Zandi warning, "Unless the war ends soon, financially pressed consumers will have no option but to turn more cautious in their spending, threatening the already soft economy." And Goldman Sachs has come to a similar conclusion. They wrote in a report, "We believe that the recent resilience in spending largely reflects an outsized boost from the OBBBA-related tax cuts and expect that spending headwinds from higher inflation will weigh on spending growth for the rest of the year."

Now, the potential offsets to this, you could have better job growth, you could have better wage growth, and also you might have expanded oil production and reinvestment of those petrodollars. In the meantime, for now, real incomes, consumers adjusted for inflation, real incomes have fallen in 5 of the past 7 months. And there's the year over year rate, and that includes the past 3, as inflation has taken a bite.

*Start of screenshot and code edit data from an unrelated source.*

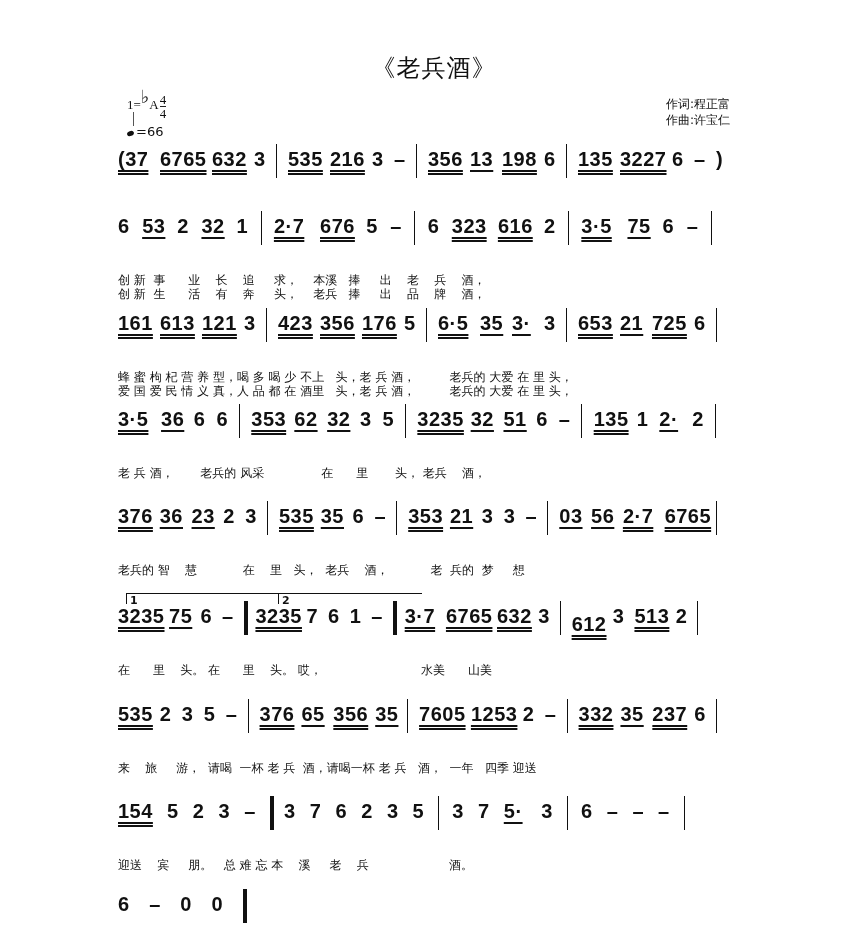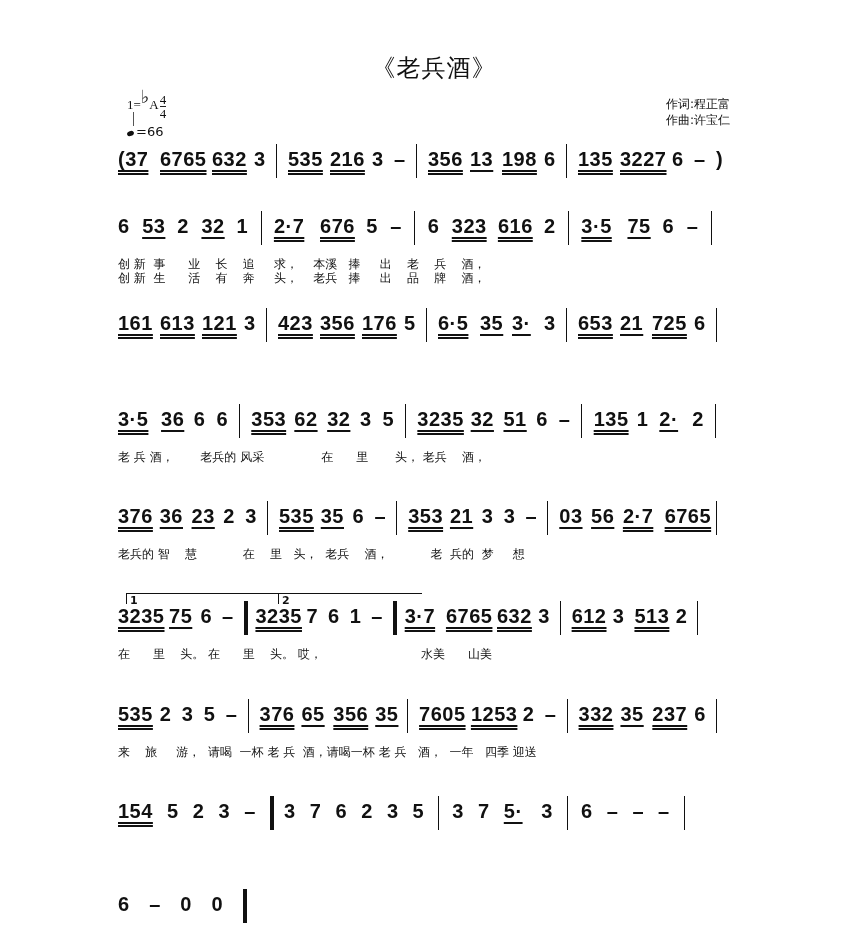--- a/index.html
+++ b/index.html
@@ -26,7 +26,7 @@
   .notes .g.plain span.num { text-decoration: none; }
   .bar { position: absolute; top: -4px; width: 1px; height: 34px; background: #111; }
   .bar.dbl { width: 4px; border-left: 1px solid #111; border-right: 3px solid #111; background: transparent; box-sizing: border-box; }
-  .lyrics { font-size: 12px; line-height: 14px; position: relative; height: 30px; margin-top: 8px; }
+  .lyrics { font-size: 12px; line-height: 14px; position: relative; height: 30px; margin-top: 24px; }
   .lyrics div { position: absolute; left: 0; white-space: pre; letter-spacing: 0; }
   .volta { position: absolute; border-top: 1px solid #111; border-left: 1px solid #111; height: 10px; font-size: 11px; font-weight: bold; padding-left: 3px; }
 </style>

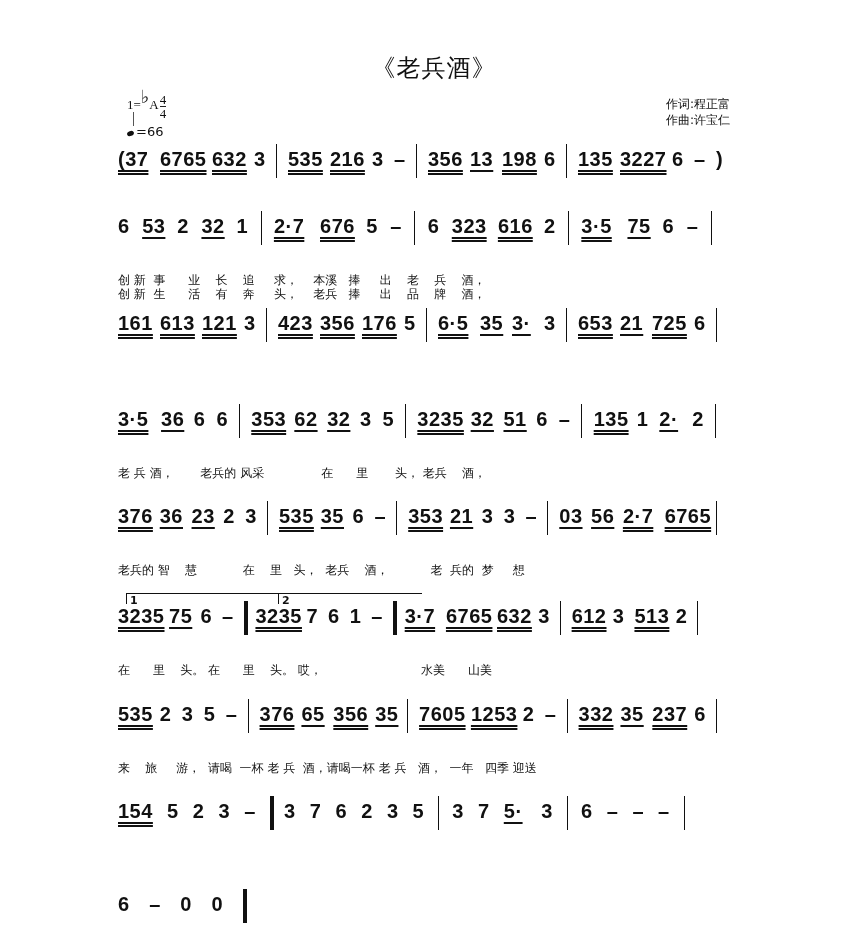--- a/index.html
+++ b/index.html
@@ -122,6 +122,10 @@
         <div class="g dbl" style="left: 534px;"><span class="num">725</span></div>
         <div class="g plain" style="left: 576px;"><span class="num">6</span></div>
         <div class="bar" style="left: 598px;"></div>
+      </div>
+      <div class="lyrics">
+        <div style="top: 0px;">蜂 蜜 枸 杞 营 养 型，喝 多 喝 少 不上   头，老 兵 酒，         老兵的 大爱 在 里 头，</div>
+        <div style="top: 14px;">爱 国 爱 民 情 义 真，人 品 都 在 酒里   头，老 兵 酒，         老兵的 大爱 在 里 头，</div>
       </div>
     </div>
     <div class="system" style="top: 408px;">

LIESMAN: Zandi estimating, if we go on the way we've been going, prices stay at the current level, it's going to be about a $2,000 hit per household once you do the one year anniversary of the start of the war.

KERNEN: You tell us where we are currently. I don't know where we're going. I mean, the futures, the oil futures did come down. We're in this 60-day thing.

LIESMAN: Yeah.

KERNEN: I don't know what, you know, it'll take time to get rid of the mines, take time to get things flowing again, take time to get things to refiners. So, we're talking 6 months anyway, aren't we, Steve?

LIESMAN: Joe, this is really weird, and I've been reporting this other side of it, which is obviously, if you want to know what's going to happen to the consumer, you gotta know what's happened to oil. So, I was talking to our friend [energy analyst John] Kilduff yesterday, and he talked about this idea of the kink in the fire hose.

And you know what that kink is? It's 175 million barrels that are sitting loaded on ships in the water. This is why you don't have $150 barrel oil, or $200 barrel of oil. That's because if you can make that deal with Iran, then that kink opens up, and this oil comes flooding onto the market, and you're going to have a reasonable response. The weird thing about all this is what you don't have once you get on the other side of that 170, you don't have anything behind it, so the actual hit could be another year from now. Meanwhile, we might get some relief.

Also, Joe, if you take a look at what's happening to U.S. inventories, they're plunging. So, we're getting close to some kind of reckoning point here if we don't open up the strait relatively soon. And I know that's been said for the last couple of months, so you want to be a little bit wary about that, but the math is the math when it comes to the inventories here.